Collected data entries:
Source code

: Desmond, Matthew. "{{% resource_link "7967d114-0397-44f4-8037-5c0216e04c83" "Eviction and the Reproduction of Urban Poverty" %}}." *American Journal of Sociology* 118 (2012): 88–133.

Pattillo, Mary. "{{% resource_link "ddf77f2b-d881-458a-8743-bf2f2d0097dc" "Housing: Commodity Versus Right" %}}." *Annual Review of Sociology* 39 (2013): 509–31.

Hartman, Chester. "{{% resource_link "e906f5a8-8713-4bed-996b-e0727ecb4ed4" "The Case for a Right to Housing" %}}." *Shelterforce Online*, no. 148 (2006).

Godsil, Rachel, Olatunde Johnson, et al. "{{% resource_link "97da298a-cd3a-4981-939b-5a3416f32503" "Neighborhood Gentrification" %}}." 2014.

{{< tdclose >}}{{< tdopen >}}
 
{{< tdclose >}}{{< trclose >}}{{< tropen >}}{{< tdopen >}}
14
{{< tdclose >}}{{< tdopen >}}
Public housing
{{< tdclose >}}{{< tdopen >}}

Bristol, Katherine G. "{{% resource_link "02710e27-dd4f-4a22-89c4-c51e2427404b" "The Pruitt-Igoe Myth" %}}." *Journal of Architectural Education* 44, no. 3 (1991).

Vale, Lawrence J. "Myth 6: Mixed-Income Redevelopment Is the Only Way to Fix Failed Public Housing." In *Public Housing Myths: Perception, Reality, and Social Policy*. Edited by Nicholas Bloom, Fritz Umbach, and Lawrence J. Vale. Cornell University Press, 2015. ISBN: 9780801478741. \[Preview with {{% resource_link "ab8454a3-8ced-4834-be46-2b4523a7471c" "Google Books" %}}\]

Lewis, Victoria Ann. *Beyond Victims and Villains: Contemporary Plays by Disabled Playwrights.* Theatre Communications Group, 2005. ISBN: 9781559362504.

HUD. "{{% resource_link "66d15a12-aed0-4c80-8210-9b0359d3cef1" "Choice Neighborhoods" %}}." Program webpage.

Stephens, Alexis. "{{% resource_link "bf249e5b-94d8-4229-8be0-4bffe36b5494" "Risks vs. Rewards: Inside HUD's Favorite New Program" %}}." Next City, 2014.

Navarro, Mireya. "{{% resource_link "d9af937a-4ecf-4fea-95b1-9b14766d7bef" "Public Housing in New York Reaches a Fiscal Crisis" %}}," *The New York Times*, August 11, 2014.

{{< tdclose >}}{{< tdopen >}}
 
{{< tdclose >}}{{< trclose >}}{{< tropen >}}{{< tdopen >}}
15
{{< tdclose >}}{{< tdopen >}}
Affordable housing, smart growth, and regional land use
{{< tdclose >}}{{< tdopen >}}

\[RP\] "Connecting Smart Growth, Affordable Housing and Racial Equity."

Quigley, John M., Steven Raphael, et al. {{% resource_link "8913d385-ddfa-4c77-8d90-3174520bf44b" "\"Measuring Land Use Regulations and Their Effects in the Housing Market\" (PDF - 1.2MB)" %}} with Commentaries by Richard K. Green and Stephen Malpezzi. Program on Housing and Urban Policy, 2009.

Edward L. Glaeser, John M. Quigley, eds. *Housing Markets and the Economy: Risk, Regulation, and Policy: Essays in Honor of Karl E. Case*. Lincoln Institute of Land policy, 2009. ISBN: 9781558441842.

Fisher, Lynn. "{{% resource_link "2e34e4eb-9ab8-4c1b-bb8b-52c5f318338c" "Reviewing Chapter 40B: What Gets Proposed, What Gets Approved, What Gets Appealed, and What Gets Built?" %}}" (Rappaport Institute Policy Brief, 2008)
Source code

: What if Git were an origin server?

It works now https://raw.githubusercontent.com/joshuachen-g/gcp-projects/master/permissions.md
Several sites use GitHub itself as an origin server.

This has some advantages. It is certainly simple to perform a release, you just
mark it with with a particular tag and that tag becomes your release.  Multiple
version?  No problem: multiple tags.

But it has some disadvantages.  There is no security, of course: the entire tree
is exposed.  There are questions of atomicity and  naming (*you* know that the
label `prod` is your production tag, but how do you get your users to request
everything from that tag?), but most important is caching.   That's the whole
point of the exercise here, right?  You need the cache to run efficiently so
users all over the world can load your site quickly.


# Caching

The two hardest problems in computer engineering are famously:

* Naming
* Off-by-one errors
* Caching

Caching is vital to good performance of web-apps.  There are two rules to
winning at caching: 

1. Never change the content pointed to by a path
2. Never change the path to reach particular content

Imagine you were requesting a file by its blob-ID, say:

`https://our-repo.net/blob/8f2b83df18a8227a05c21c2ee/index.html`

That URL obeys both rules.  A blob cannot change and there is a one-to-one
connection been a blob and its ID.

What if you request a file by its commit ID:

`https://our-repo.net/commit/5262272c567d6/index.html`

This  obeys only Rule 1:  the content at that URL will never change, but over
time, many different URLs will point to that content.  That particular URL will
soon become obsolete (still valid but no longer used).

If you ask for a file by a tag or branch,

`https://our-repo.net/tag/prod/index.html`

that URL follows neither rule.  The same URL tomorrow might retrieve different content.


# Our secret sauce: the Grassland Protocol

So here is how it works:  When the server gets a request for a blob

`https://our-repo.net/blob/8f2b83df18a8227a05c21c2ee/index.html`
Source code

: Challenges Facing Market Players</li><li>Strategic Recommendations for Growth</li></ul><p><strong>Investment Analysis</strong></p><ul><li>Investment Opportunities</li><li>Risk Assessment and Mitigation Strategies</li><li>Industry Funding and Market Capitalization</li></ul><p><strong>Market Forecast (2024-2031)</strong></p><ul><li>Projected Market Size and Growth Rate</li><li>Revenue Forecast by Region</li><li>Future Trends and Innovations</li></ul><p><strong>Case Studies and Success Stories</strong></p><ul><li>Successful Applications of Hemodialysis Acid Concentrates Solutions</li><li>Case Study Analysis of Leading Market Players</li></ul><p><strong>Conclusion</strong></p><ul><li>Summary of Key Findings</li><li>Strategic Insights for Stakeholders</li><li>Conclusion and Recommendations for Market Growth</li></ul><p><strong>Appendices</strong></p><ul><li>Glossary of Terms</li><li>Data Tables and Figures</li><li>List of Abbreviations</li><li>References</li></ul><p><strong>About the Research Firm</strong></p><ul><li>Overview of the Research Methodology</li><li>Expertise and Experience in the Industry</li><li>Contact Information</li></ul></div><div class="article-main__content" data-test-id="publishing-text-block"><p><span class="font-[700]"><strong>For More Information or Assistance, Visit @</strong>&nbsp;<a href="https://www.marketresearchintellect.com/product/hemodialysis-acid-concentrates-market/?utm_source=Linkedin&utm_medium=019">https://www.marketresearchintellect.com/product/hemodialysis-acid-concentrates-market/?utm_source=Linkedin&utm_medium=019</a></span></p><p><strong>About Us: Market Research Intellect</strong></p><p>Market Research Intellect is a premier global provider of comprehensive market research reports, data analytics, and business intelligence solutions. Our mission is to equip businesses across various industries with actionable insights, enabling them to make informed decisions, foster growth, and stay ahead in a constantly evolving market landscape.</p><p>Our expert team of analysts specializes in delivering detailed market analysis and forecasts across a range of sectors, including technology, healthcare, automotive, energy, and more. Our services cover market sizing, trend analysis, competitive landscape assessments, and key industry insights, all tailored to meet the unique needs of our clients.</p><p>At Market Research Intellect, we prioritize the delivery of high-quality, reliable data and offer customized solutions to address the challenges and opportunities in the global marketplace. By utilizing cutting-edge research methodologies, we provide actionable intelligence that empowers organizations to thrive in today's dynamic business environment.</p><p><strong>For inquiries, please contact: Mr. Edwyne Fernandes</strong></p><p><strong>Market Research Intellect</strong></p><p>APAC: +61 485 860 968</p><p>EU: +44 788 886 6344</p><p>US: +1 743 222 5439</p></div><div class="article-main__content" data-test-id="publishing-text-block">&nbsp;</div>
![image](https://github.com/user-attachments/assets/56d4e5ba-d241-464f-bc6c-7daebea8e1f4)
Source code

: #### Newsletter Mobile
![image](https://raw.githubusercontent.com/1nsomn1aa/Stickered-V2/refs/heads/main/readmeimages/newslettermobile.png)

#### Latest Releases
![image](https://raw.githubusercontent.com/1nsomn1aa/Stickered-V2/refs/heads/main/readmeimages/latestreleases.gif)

• [The task] Each line in the data that holds the string "different" should be found and copied.

• [Task solution]
time, many different URLs will point to that content.  That particular URL will
that URL follows neither rule.  The same URL tomorrow might retrieve different content.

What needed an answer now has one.